Ora la patata bollente, infatti, è in mano al Governo che dovrà correre ai ripari il prima possibile con due obiettivi: mettere al riparo, rendendo nuovamente “legali” le concessioni attualmente in vigore e fare una riforma organica della materia in modo da armonizzare la legislazione italiana con la direttiva UE. Sul punto il Governo è in netto ritardo.
Sul caso l’attenzione del settore italiano è puntata da mesi: la normativa nazionale prevede una proroga automatica e generalizzata della data di scadenza delle concessioni rilasciate, anche senza previa procedura di selezione, per lo sfruttamento turistico di beni demaniali marittimi e lacustri (spiagge in particolare). Nonostante tale legge, tuttavia, ad alcuni operatori privati del settore turistico è stata negata la proroga delle concessioni.
Il ministro per gli Affari regionali e la Autonomia, Enrico Costa, ha affermato: “Il governo ha lavorato intensamente in questi mesi per predisporre le basi e i principi di riordino dell’intera materia. Dovranno essere tutelati gli investimenti e valorizzate esperienza e professionalità di coloro che rappresentano le colonne portanti del turismo balneare del nostro Paese. Questi principi, che troveranno attuazione in prossime misure normative, sono del tutto compatibili con i dettami della sentenza della Corte Ue”.
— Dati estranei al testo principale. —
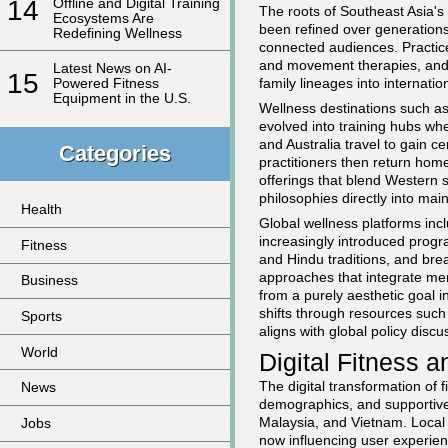
14
Offline and Digital Training
The roots of Southeast Asia's 
Ecosystems Are
been refined over generations
Redefining Wellness
connected audiences. Practice
and movement therapies, and 
Latest News on AI-
15
family lineages into internatio
Powered Fitness
Equipment in the U.S.
Wellness destinations such a
evolved into training hubs wh
and Australia travel to gain c
Categories
practitioners then return hom
offerings that blend Western 
philosophies directly into ma
Health
Global wellness platforms inc
increasingly introduced progr
Fitness
and Hindu traditions, and br
approaches that integrate men
Business
from a purely aesthetic goal i
shifts through resources such
Sports
aligns with global policy disc
World
Digital Fitness
The digital transformation of 
News
demographics, and supportive
Malaysia, and Vietnam. Local 
Jobs
now influencing user experien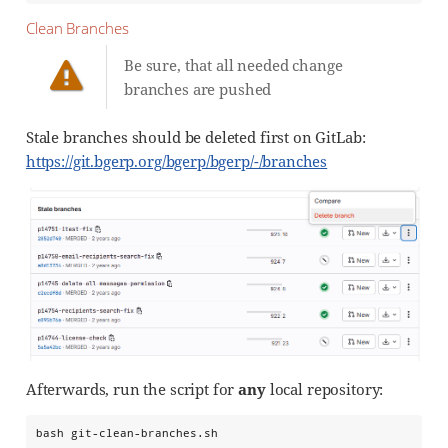
Clean Branches
Be sure, that all needed change
branches are pushed
Stale branches should be deleted first on GitLab:
https://git.bgerp.org/bgerp/bgerp/-/branches
Afterwards, run the script for
any
local repository:
bash git-clean-branches.sh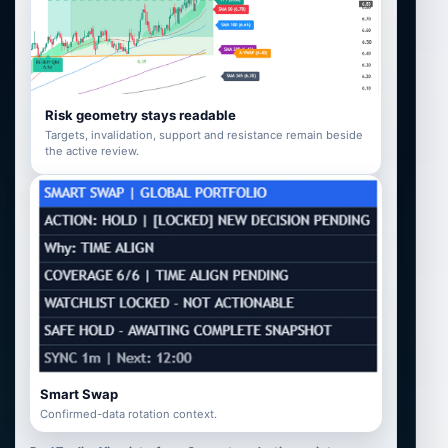
Risk geometry stays readable
Targets, invalidation, support and resistance remain beside
the active review.
Smart Swap
Confirmed-data rotation context.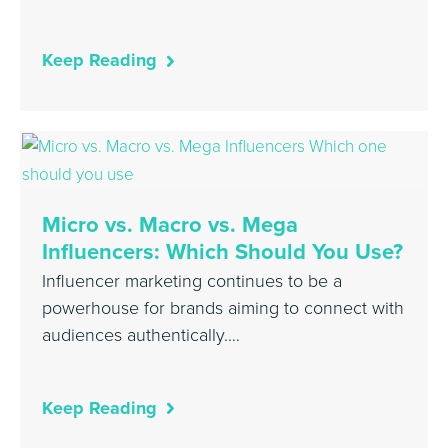
Keep Reading
Micro vs. Macro vs. Mega
Influencers: Which Should You Use?
Influencer marketing continues to be a
powerhouse for brands aiming to connect with
audiences authentically.…
Keep Reading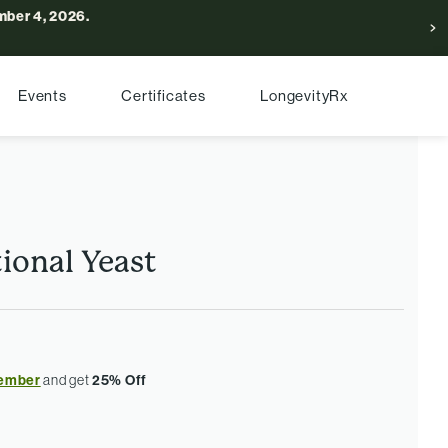
ber 4, 2026.
Events
Certificates
LongevityRx
ional Yeast
ember
and get
25% Off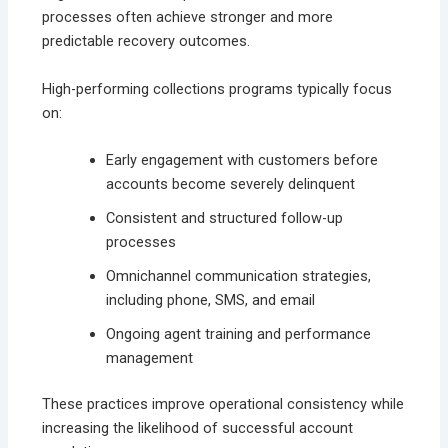
processes often achieve stronger and more
predictable recovery outcomes.
High-performing collections programs typically focus
on:
Early engagement with customers before
accounts become severely delinquent
Consistent and structured follow-up
processes
Omnichannel communication strategies,
including phone, SMS, and email
Ongoing agent training and performance
management
These practices improve operational consistency while
increasing the likelihood of successful account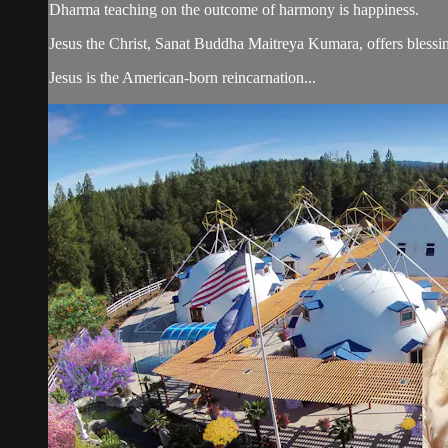
Dharma teaching on the outcome of harmony is happiness.
Jesus the Christ, Sanat Buddha Maitreya Kumara, offers blessin
Jesus is the American-born reincarnation...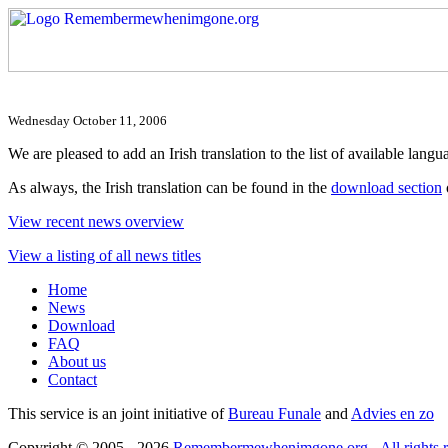
Wednesday October 11, 2006
We are pleased to add an Irish translation to the list of available langua
As always, the Irish translation can be found in the
download section
View recent news overview
View a listing of all news titles
Home
News
Download
FAQ
About us
Contact
This service is an joint initiative of
Bureau Funale
and
Advies en zo
Copyright © 2005 - 2026
Remembermewhenimgone.org - All rights r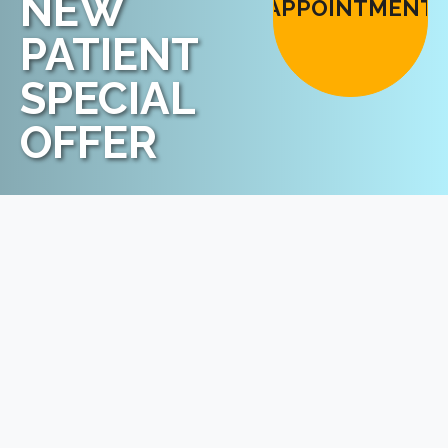
NEW
APPOINTMENT
PATIENT
SPECIAL
OFFER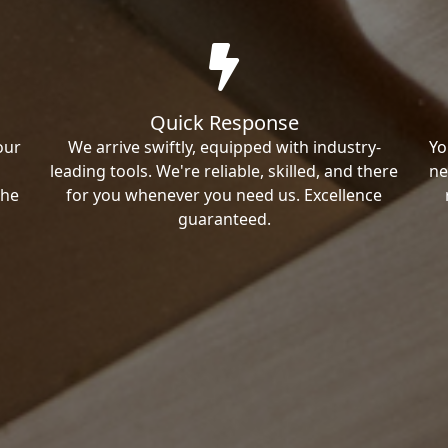
Quick Response
our
We arrive swiftly, equipped with industry-
Yo
leading tools. We're reliable, skilled, and there
ne
the
for you whenever you need us. Excellence
guaranteed.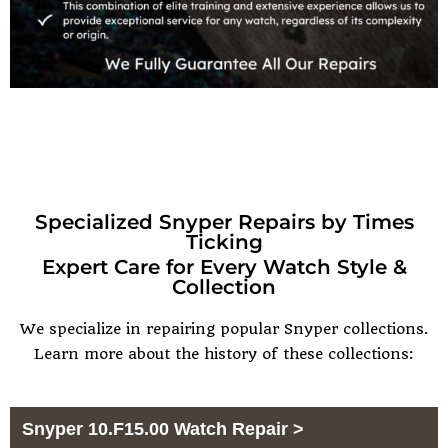
Specialized Snyper Repairs by Times
Ticking
Expert Care for Every Watch Style &
Collection
We specialize in repairing popular
Snyper
collections.
Learn more about the history of these collections:
Snyper 10.F15.00 Watch Repair >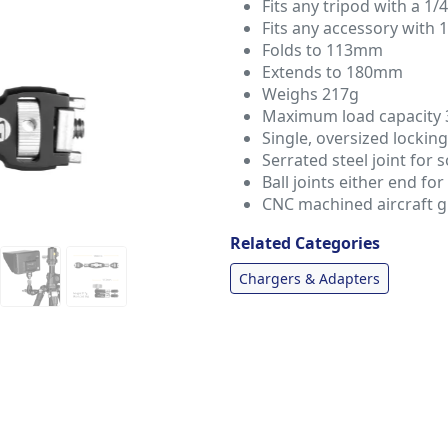
Fits any tripod with a 1/
Fits any accessory with 
Folds to 113mm
Extends to 180mm
Weighs 217g
Maximum load capacity 
Single, oversized lockin
Serrated steel joint for s
Ball joints either end fo
CNC machined aircraft 
Related Categories
Chargers & Adapters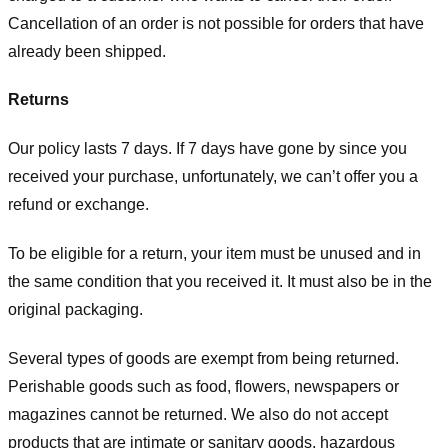
Cancellation of an order is not possible for orders that have
already been shipped.
Returns
Our policy lasts 7 days. If 7 days have gone by since you
received your purchase, unfortunately, we can’t offer you a
refund or exchange.
To be eligible for a return, your item must be unused and in
the same condition that you received it. It must also be in the
original packaging.
Several types of goods are exempt from being returned.
Perishable goods such as food, flowers, newspapers or
magazines cannot be returned. We also do not accept
products that are intimate or sanitary goods, hazardous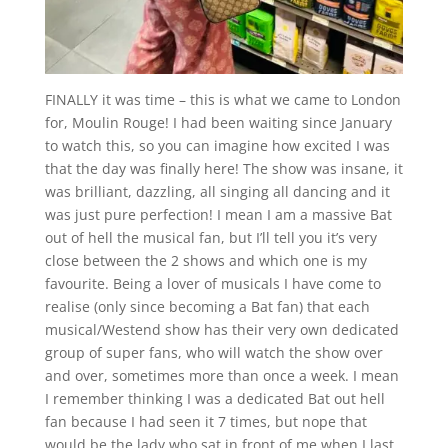
FINALLY it was time – this is what we came to London
for, Moulin Rouge! I had been waiting since January
to watch this, so you can imagine how excited I was
that the day was finally here! The show was insane, it
was brilliant, dazzling, all singing all dancing and it
was just pure perfection! I mean I am a massive Bat
out of hell the musical fan, but I’ll tell you it’s very
close between the 2 shows and which one is my
favourite. Being a lover of musicals I have come to
realise (only since becoming a Bat fan) that each
musical/Westend show has their very own dedicated
group of super fans, who will watch the show over
and over, sometimes more than once a week. I mean
I remember thinking I was a dedicated Bat out hell
fan because I had seen it 7 times, but nope that
would be the lady who sat in front of me when I last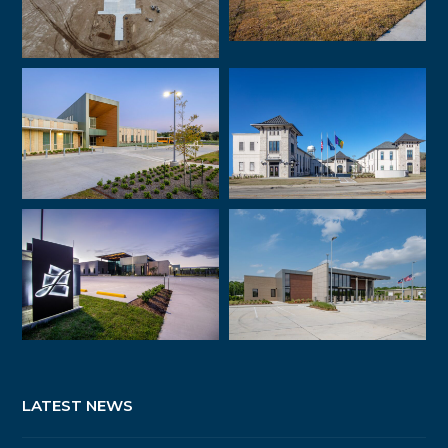
LATEST NEWS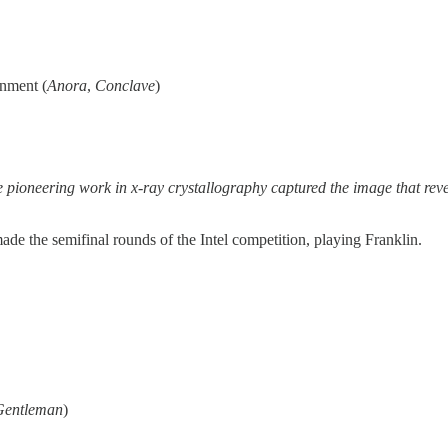
inment (
Anora
,
Conclave
)
se pioneering work in x-ray crystallography captured the image that reve
ade the semifinal rounds of the Intel competition, playing Franklin.
Gentleman
)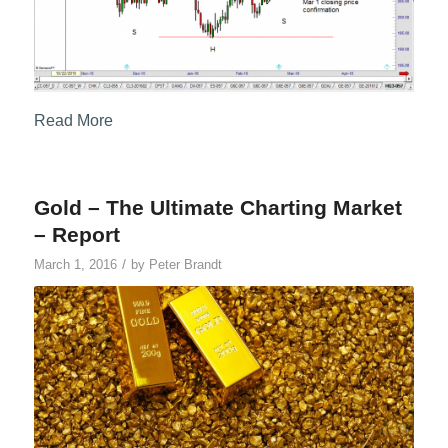
Read More
Gold – The Ultimate Charting Market
– Report
/
March 1, 2016
by
Peter Brandt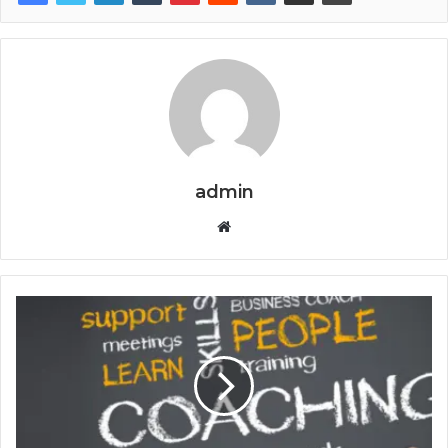
admin
Website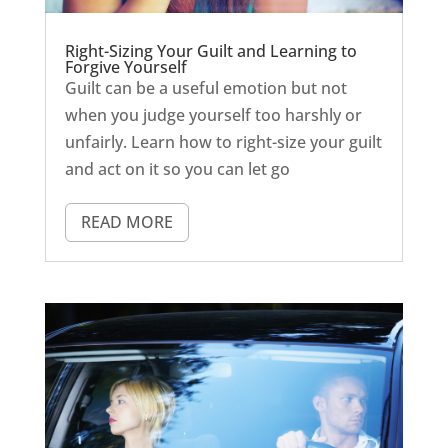
Right-Sizing Your Guilt and Learning to
Forgive Yourself
Guilt can be a useful emotion but not
when you judge yourself too harshly or
unfairly. Learn how to right-size your guilt
and act on it so you can let go
READ MORE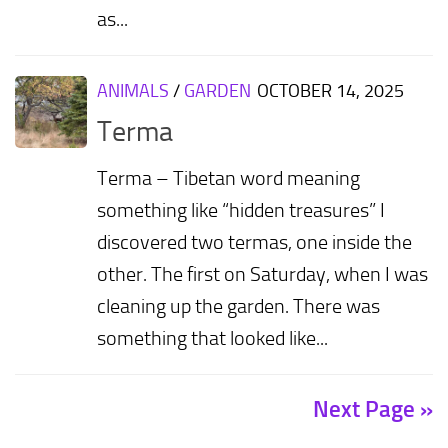
as...
ANIMALS
/
GARDEN
OCTOBER 14, 2025
Terma
Terma – Tibetan word meaning
something like “hidden treasures” I
discovered two termas, one inside the
other. The first on Saturday, when I was
cleaning up the garden. There was
something that looked like...
Next Page »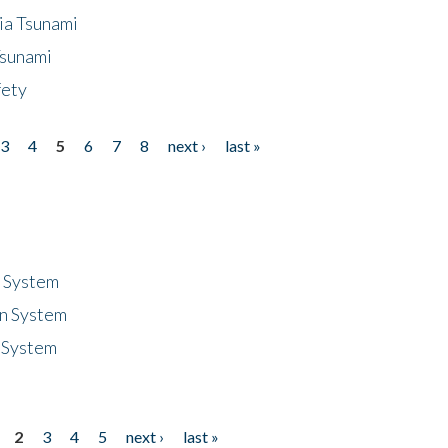
ia Tsunami
Tsunami
fety
3
4
5
6
7
8
next ›
last »
n System
n System
 System
2
3
4
5
next ›
last »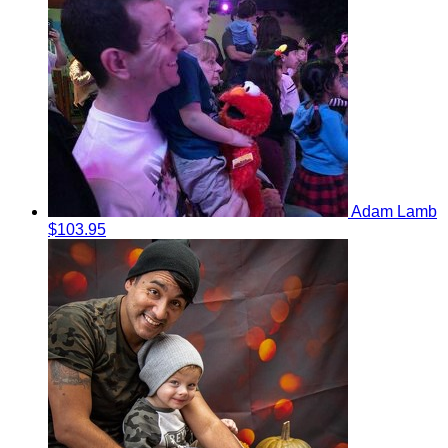
Adam Lamb
$103.95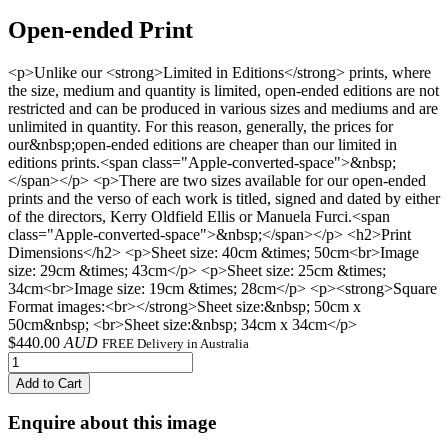
Open-ended Print
<p>Unlike our <strong>Limited in Editions</strong> prints, where
the size, medium and quantity is limited, open-ended editions are not
restricted and can be produced in various sizes and mediums and are
unlimited in quantity. For this reason, generally, the prices for
our&nbsp;open-ended editions are cheaper than our limited in
editions prints.<span class="Apple-converted-space">&nbsp;
</span></p> <p>There are two sizes available for our open-ended
prints and the verso of each work is titled, signed and dated by either
of the directors, Kerry Oldfield Ellis or Manuela Furci.<span
class="Apple-converted-space">&nbsp;</span></p> <h2>Print
Dimensions</h2> <p>Sheet size: 40cm &times; 50cm<br>Image
size: 29cm &times; 43cm</p> <p>Sheet size: 25cm &times;
34cm<br>Image size: 19cm &times; 28cm</p> <p><strong>Square
Format images:<br></strong>Sheet size:&nbsp; 50cm x
50cm&nbsp; <br>Sheet size:&nbsp; 34cm x 34cm</p>
$
440.00
AUD
FREE Delivery in Australia
Add to Cart
Enquire about this image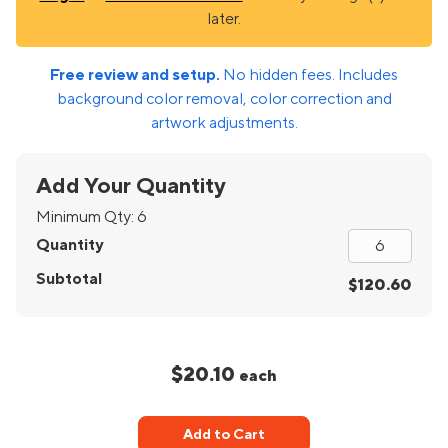
later.
Free review and setup.
No hidden fees. Includes
background color removal, color correction and
artwork adjustments.
Add Your Quantity
Minimum Qty:
6
Quantity
Subtotal
$120.60
$20.10
each
Add to Cart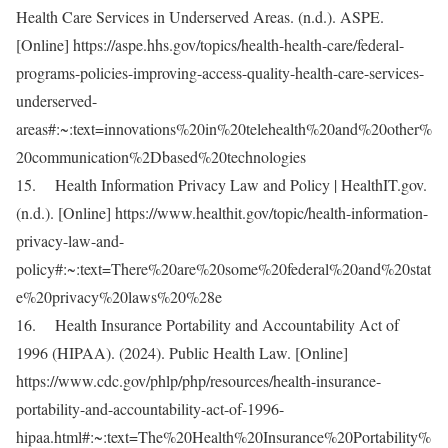
Health Care Services in Underserved Areas. (n.d.). ASPE.
[Online] https://aspe.hhs.gov/topics/health-health-care/federal-
programs-policies-improving-access-quality-health-care-services-
underserved-
areas#:~:text=innovations%20in%20telehealth%20and%20other%
20communication%2Dbased%20technologies
15. Health Information Privacy Law and Policy | HealthIT.gov.
(n.d.). [Online] https://www.healthit.gov/topic/health-information-
privacy-law-and-
policy#:~:text=There%20are%20some%20federal%20and%20stat
e%20privacy%20laws%20%28e
16. Health Insurance Portability and Accountability Act of
1996 (HIPAA). (2024). Public Health Law. [Online]
https://www.cdc.gov/phlp/php/resources/health-insurance-
portability-and-accountability-act-of-1996-
hipaa.html#:~:text=The%20Health%20Insurance%20Portability%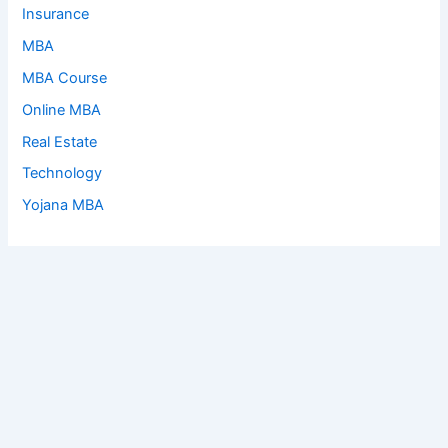
Insurance
MBA
MBA Course
Online MBA
Real Estate
Technology
Yojana MBA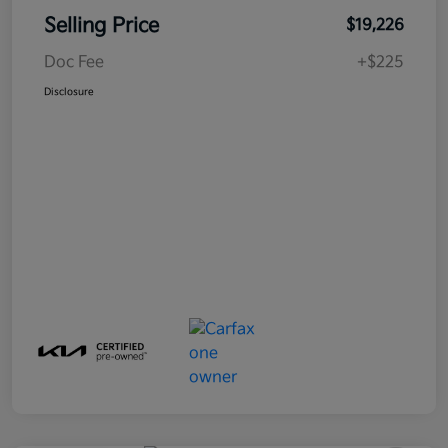
Selling Price
$19,226
Doc Fee
+$225
Disclosure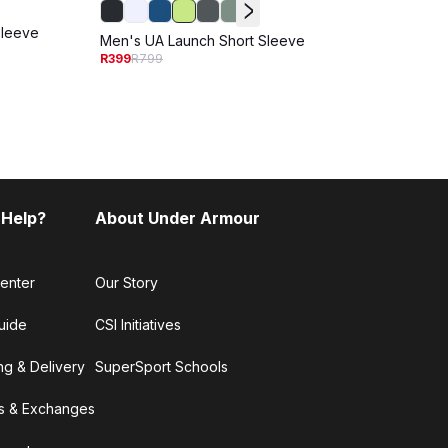
Sleeve
Men's
Men's UA Launch Short Sleeve
Sleev
R399
R799
R299
R
 Help?
About Under Armour
enter
Our Story
uide
CSI Initiatives
ng & Delivery
SuperSport Schools
s & Exchanges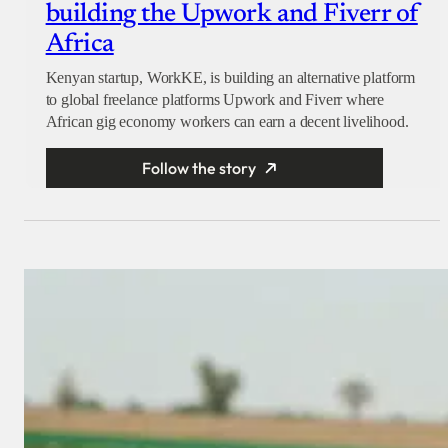
building the Upwork and Fiverr of
Africa
Kenyan startup, WorkKE, is building an alternative platform
to global freelance platforms Upwork and Fiverr where
African gig economy workers can earn a decent livelihood.
Follow the story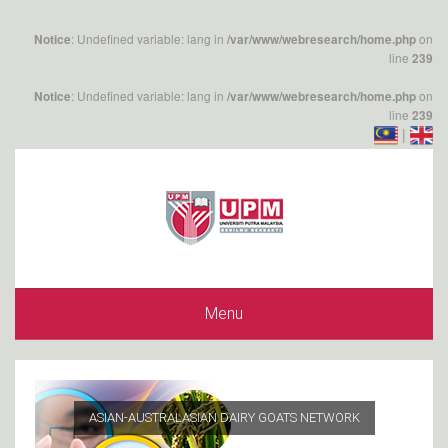
: Undefined variable: lang in
on
Notice
/var/www/webresearch/home.php
line
239
: Undefined variable: lang in
on
Notice
/var/www/webresearch/home.php
line
239
|
Menu
ASIAN-AUSTRALASIAN DAIRY GOATS NETWORK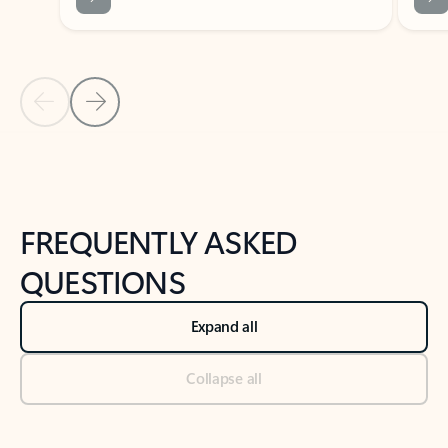
Previous Slide
Next Slide
Back to tabs
Back to NEWS AND TIPS-What's new tab section
FREQUENTLY ASKED
QUESTIONS
Expand all
Collapse all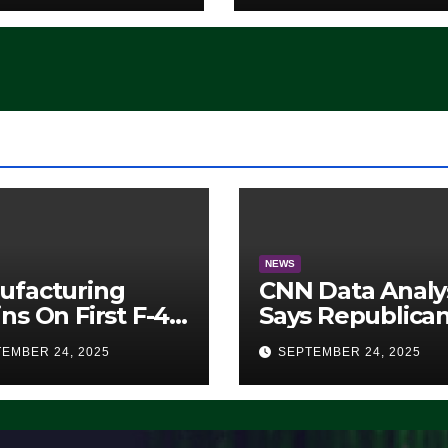
‘Whatever
Democrats Are
Doing, it Ain’t
Working’ (VIDEO
NEWS
ufacturing
CNN Data Analy
ns On First F-47
Says Republica
lth Fighter, Set
Have Midterms
EMBER 24, 2025
SEPTEMBER 24, 2025
2028 Rollout
Advantage:
‘Whatever
Democrats Are
Doing, it Ain’t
La direttiva servizi (direttiva 2006/123/Ce del 12 dicembre 2006) stabilisce la libertà di stabilimento e i principi di non discriminazione e di tutela della concorrenza. L’articolo 12, in particolare, disciplina il caso in cui, tenuto conto della scarsità delle risorse naturali o delle capacità tecniche utilizzabili, il numero di autorizzazioni disponibili per una determinata attività sia limitato. In questo caso, si prevede che gli Stati possano subordinare un’attività economica a un regime di autorizzazione.
Con la sentenza, la Corte stabilisce anzitutto che tocca ai giudici italiani stabilire se le concessioni italiane debbano essere oggetto di un numero limitato di autorizzazioni per via della scarsità di risorse naturali. Nel caso in cui la direttiva sia applicabile, la Corte precisa che il rilascio di autorizzazioni relative allo sfruttamento economico del demanio marittimo e lacustre deve essere soggetto ad una procedura di selezione tra i candidati, che deve essere imparziale, trasparente e adeguatamente pubblicizzata.
La Corte precisa, infine, che, nel caso in cui la direttiva non fosse applicabile e qualora una concessione simile presenti un interesse transfrontaliero certo, la proroga automatica della sua assegnazione a un’impresa con sede in uno Stato membro costituisce una disparità di trattamento a danno delle imprese degli altri Paesi Ue e potenzialmente interessate a tali concessioni, disparità di trattamento che è contraria alla libertà di stabilimento.
Uno dei punti più delicati sarà, come sempre quello economico: gli imprenditori hanno smesso di fare investimenti per la manutenzione e miglioramento dei servizi degli stabilimenti balneari.